** Opening Data provided block **

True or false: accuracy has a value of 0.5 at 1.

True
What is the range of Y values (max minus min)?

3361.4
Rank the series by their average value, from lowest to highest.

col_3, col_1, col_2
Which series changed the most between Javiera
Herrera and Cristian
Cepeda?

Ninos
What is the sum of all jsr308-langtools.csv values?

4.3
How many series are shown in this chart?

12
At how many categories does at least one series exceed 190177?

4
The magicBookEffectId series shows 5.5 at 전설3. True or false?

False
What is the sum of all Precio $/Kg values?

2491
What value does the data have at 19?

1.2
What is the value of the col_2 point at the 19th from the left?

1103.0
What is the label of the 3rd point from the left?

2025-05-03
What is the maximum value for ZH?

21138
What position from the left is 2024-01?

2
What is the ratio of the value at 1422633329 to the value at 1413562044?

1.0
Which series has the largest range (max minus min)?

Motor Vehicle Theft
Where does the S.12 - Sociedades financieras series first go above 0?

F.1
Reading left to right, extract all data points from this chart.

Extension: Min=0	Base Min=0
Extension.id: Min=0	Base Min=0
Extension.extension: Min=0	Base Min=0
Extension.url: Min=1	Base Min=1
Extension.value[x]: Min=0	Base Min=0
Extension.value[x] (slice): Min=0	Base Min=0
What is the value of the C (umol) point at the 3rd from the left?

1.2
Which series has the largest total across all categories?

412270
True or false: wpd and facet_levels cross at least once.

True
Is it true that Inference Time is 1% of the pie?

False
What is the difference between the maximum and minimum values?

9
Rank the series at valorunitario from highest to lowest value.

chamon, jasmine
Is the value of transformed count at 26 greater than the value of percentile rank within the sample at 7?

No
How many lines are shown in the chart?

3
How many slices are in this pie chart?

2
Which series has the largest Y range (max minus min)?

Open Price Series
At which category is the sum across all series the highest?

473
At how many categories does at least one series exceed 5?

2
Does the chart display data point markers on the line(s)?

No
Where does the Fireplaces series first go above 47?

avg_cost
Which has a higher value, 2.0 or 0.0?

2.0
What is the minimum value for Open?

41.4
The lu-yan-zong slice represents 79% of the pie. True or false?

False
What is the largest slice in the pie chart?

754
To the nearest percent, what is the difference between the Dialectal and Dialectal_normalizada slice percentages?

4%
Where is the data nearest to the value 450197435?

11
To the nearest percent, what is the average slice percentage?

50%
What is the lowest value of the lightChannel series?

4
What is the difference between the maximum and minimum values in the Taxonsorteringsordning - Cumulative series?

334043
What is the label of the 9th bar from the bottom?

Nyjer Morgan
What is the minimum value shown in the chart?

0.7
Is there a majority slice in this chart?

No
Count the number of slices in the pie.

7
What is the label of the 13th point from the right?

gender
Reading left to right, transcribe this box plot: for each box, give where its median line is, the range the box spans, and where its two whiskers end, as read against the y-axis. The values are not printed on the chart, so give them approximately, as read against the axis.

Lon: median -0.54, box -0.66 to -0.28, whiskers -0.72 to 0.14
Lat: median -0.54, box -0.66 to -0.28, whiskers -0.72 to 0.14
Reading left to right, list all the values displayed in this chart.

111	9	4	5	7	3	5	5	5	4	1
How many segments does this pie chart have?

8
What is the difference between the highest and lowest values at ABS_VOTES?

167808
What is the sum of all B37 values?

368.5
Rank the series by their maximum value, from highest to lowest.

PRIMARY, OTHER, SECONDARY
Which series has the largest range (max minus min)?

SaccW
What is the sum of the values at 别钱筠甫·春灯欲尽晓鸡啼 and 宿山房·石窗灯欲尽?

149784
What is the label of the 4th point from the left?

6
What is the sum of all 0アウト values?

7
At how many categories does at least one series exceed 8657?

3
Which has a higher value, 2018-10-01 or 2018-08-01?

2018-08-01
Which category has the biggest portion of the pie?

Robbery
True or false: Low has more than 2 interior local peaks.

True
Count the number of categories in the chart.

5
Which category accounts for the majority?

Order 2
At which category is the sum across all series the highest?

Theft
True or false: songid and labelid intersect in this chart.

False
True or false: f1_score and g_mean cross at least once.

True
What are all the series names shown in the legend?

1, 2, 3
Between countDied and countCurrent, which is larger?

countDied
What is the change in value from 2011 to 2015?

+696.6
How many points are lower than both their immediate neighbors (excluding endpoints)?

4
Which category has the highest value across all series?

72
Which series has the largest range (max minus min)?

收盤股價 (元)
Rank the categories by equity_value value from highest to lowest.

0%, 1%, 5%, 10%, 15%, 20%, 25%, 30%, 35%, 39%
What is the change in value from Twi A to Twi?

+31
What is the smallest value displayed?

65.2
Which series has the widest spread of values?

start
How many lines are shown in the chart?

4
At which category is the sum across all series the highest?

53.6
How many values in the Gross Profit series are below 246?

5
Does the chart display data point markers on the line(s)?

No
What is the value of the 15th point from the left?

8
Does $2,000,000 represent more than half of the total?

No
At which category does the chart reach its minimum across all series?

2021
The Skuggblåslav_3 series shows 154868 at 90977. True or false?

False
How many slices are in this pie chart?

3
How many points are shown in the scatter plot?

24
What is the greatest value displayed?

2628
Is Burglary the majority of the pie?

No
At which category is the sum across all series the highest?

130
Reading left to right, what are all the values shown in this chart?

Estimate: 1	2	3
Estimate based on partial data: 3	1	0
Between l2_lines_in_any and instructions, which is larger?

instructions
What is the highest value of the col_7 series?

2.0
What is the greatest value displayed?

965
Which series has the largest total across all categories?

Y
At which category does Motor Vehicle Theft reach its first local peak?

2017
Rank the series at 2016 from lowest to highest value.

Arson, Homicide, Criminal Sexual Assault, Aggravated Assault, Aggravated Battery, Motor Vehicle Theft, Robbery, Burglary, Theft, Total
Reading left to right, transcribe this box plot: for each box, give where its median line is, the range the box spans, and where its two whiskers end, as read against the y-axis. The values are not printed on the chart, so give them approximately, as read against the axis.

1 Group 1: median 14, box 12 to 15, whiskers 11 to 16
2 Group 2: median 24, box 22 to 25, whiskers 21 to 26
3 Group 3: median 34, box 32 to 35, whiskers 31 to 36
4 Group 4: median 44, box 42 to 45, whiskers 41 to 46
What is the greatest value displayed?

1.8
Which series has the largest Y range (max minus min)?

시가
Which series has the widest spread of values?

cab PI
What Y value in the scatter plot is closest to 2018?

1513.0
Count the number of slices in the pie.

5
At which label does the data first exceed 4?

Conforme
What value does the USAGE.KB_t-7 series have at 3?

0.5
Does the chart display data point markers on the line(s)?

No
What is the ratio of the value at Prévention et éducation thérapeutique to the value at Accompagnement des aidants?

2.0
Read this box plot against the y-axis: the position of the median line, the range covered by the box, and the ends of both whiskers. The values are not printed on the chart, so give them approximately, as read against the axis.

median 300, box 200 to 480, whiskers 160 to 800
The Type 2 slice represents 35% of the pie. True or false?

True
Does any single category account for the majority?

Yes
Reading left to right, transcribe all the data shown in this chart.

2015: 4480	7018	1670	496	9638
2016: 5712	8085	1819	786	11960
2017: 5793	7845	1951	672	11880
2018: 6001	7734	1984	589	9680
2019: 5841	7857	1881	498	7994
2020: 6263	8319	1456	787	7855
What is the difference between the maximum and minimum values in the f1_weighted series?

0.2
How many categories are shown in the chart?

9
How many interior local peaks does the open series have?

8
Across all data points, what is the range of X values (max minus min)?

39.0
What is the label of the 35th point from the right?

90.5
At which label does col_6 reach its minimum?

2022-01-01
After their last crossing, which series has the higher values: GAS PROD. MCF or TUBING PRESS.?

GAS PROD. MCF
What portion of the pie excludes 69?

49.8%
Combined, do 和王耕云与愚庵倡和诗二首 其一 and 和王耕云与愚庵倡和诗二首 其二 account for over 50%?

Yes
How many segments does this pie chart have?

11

** Closing Data provided block **

What is expected: Echo every entry above line for line, with no alterations.

Task solution:
True or false: accuracy has a value of 0.5 at 1.

True
What is the range of Y values (max minus min)?

3361.4
Rank the series by their average value, from lowest to highest.

col_3, col_1, col_2
Which series changed the most between Javiera
Herrera and Cristian
Cepeda?

Ninos
What is the sum of all jsr308-langtools.csv values?

4.3
How many series are shown in this chart?

12
At how many categories does at least one series exceed 190177?

4
The magicBookEffectId series shows 5.5 at 전설3. True or false?

False
What is the sum of all Precio $/Kg values?

2491
What value does the data have at 19?

1.2
What is the value of the col_2 point at the 19th from the left?

1103.0
What is the label of the 3rd point from the left?

2025-05-03
What is the maximum value for ZH?

21138
What position from the left is 2024-01?

2
What is the ratio of the value at 1422633329 to the value at 1413562044?

1.0
Which series has the largest range (max minus min)?

Motor Vehicle Theft
Where does the S.12 - Sociedades financieras series first go above 0?

F.1
Reading left to right, extract all data points from this chart.

Extension: Min=0	Base Min=0
Extension.id: Min=0	Base Min=0
Extension.extension: Min=0	Base Min=0
Extension.url: Min=1	Base Min=1
Extension.value[x]: Min=0	Base Min=0
Extension.value[x] (slice): Min=0	Base Min=0
What is the value of the C (umol) point at the 3rd from the left?

1.2
Which series has the largest total across all categories?

412270
True or false: wpd and facet_levels cross at least once.

True
Is it true that Inference Time is 1% of the pie?

False
What is the difference between the maximum and minimum values?

9
Rank the series at valorunitario from highest to lowest value.

chamon, jasmine
Is the value of transformed count at 26 greater than the value of percentile rank within the sample at 7?

No
How many lines are shown in the chart?

3
How many slices are in this pie chart?

2
Which series has the largest Y range (max minus min)?

Open Price Series
At which category is the sum across all series the highest?

473
At how many categories does at least one series exceed 5?

2
Does the chart display data point markers on the line(s)?

No
Where does the Fireplaces series first go above 47?

avg_cost
Which has a higher value, 2.0 or 0.0?

2.0
What is the minimum value for Open?

41.4
The lu-yan-zong slice represents 79% of the pie. True or false?

False
What is the largest slice in the pie chart?

754
To the nearest percent, what is the difference between the Dialectal and Dialectal_normalizada slice percentages?

4%
Where is the data nearest to the value 450197435?

11
To the nearest percent, what is the average slice percentage?

50%
What is the lowest value of the lightChannel series?

4
What is the difference between the maximum and minimum values in the Taxonsorteringsordning - Cumulative series?

334043
What is the label of the 9th bar from the bottom?

Nyjer Morgan
What is the minimum value shown in the chart?

0.7
Is there a majority slice in this chart?

No
Count the number of slices in the pie.

7
What is the label of the 13th point from the right?

gender
Reading left to right, transcribe this box plot: for each box, give where its median line is, the range the box spans, and where its two whiskers end, as read against the y-axis. The values are not printed on the chart, so give them approximately, as read against the axis.

Lon: median -0.54, box -0.66 to -0.28, whiskers -0.72 to 0.14
Lat: median -0.54, box -0.66 to -0.28, whiskers -0.72 to 0.14
Reading left to right, list all the values displayed in this chart.

111	9	4	5	7	3	5	5	5	4	1
How many segments does this pie chart have?

8
What is the difference between the highest and lowest values at ABS_VOTES?

167808
What is the sum of all B37 values?

368.5
Rank the series by their maximum value, from highest to lowest.

PRIMARY, OTHER, SECONDARY
Which series has the largest range (max minus min)?

SaccW
What is the sum of the values at 别钱筠甫·春灯欲尽晓鸡啼 and 宿山房·石窗灯欲尽?

149784
What is the label of the 4th point from the left?

6
What is the sum of all 0アウト values?

7
At how many categories does at least one series exceed 8657?

3
Which has a higher value, 2018-10-01 or 2018-08-01?

2018-08-01
Which category has the biggest portion of the pie?

Robbery
True or false: Low has more than 2 interior local peaks.

True
Count the number of categories in the chart.

5
Which category accounts for the majority?

Order 2
At which category is the sum across all series the highest?

Theft
True or false: songid and labelid intersect in this chart.

False
True or false: f1_score and g_mean cross at least once.

True
What are all the series names shown in the legend?

1, 2, 3
Between countDied and countCurrent, which is larger?

countDied
What is the change in value from 2011 to 2015?

+696.6
How many points are lower than both their immediate neighbors (excluding endpoints)?

4
Which category has the highest value across all series?

72
Which series has the largest range (max minus min)?

收盤股價 (元)
Rank the categories by equity_value value from highest to lowest.

0%, 1%, 5%, 10%, 15%, 20%, 25%, 30%, 35%, 39%
What is the change in value from Twi A to Twi?

+31
What is the smallest value displayed?

65.2
Which series has the widest spread of values?

start
How many lines are shown in the chart?

4
At which category is the sum across all series the highest?

53.6
How many values in the Gross Profit series are below 246?

5
Does the chart display data point markers on the line(s)?

No
What is the value of the 15th point from the left?

8
Does $2,000,000 represent more than half of the total?

No
At which category does the chart reach its minimum across all series?

2021
The Skuggblåslav_3 series shows 154868 at 90977. True or false?

False
How many slices are in this pie chart?

3
How many points are shown in the scatter plot?

24
What is the greatest value displayed?

2628
Is Burglary the majority of the pie?

No
At which category is the sum across all series the highest?

130
Reading left to right, what are all the values shown in this chart?

Estimate: 1	2	3
Estimate based on partial data: 3	1	0
Between l2_lines_in_any and instructions, which is larger?

instructions
What is the highest value of the col_7 series?

2.0
What is the greatest value displayed?

965
Which series has the largest total across all categories?

Y
At which category does Motor Vehicle Theft reach its first local peak?

2017
Rank the series at 2016 from lowest to highest value.

Arson, Homicide, Criminal Sexual Assault, Aggravated Assault, Aggravated Battery, Motor Vehicle Theft, Robbery, Burglary, Theft, Total
Reading left to right, transcribe this box plot: for each box, give where its median line is, the range the box spans, and where its two whiskers end, as read against the y-axis. The values are not printed on the chart, so give them approximately, as read against the axis.

1 Group 1: median 14, box 12 to 15, whiskers 11 to 16
2 Group 2: median 24, box 22 to 25, whiskers 21 to 26
3 Group 3: median 34, box 32 to 35, whiskers 31 to 36
4 Group 4: median 44, box 42 to 45, whiskers 41 to 46
What is the greatest value displayed?

1.8
Which series has the largest Y range (max minus min)?

시가
Which series has the widest spread of values?

cab PI
What Y value in the scatter plot is closest to 2018?

1513.0
Count the number of slices in the pie.

5
At which label does the data first exceed 4?

Conforme
What value does the USAGE.KB_t-7 series have at 3?

0.5
Does the chart display data point markers on the line(s)?

No
What is the ratio of the value at Prévention et éducation thérapeutique to the value at Accompagnement des aidants?

2.0
Read this box plot against the y-axis: the position of the median line, the range covered by the box, and the ends of both whiskers. The values are not printed on the chart, so give them approximately, as read against the axis.

median 300, box 200 to 480, whiskers 160 to 800
The Type 2 slice represents 35% of the pie. True or false?

True
Does any single category account for the majority?

Yes
Reading left to right, transcribe all the data shown in this chart.

2015: 4480	7018	1670	496	9638
2016: 5712	8085	1819	786	11960
2017: 5793	7845	1951	672	11880
2018: 6001	7734	1984	589	9680
2019: 5841	7857	1881	498	7994
2020: 6263	8319	1456	787	7855
What is the difference between the maximum and minimum values in the f1_weighted series?

0.2
How many categories are shown in the chart?

9
How many interior local peaks does the open series have?

8
Across all data points, what is the range of X values (max minus min)?

39.0
What is the label of the 35th point from the right?

90.5
At which label does col_6 reach its minimum?

2022-01-01
After their last crossing, which series has the higher values: GAS PROD. MCF or TUBING PRESS.?

GAS PROD. MCF
What portion of the pie excludes 69?

49.8%
Combined, do 和王耕云与愚庵倡和诗二首 其一 and 和王耕云与愚庵倡和诗二首 其二 account for over 50%?

Yes
How many segments does this pie chart have?

11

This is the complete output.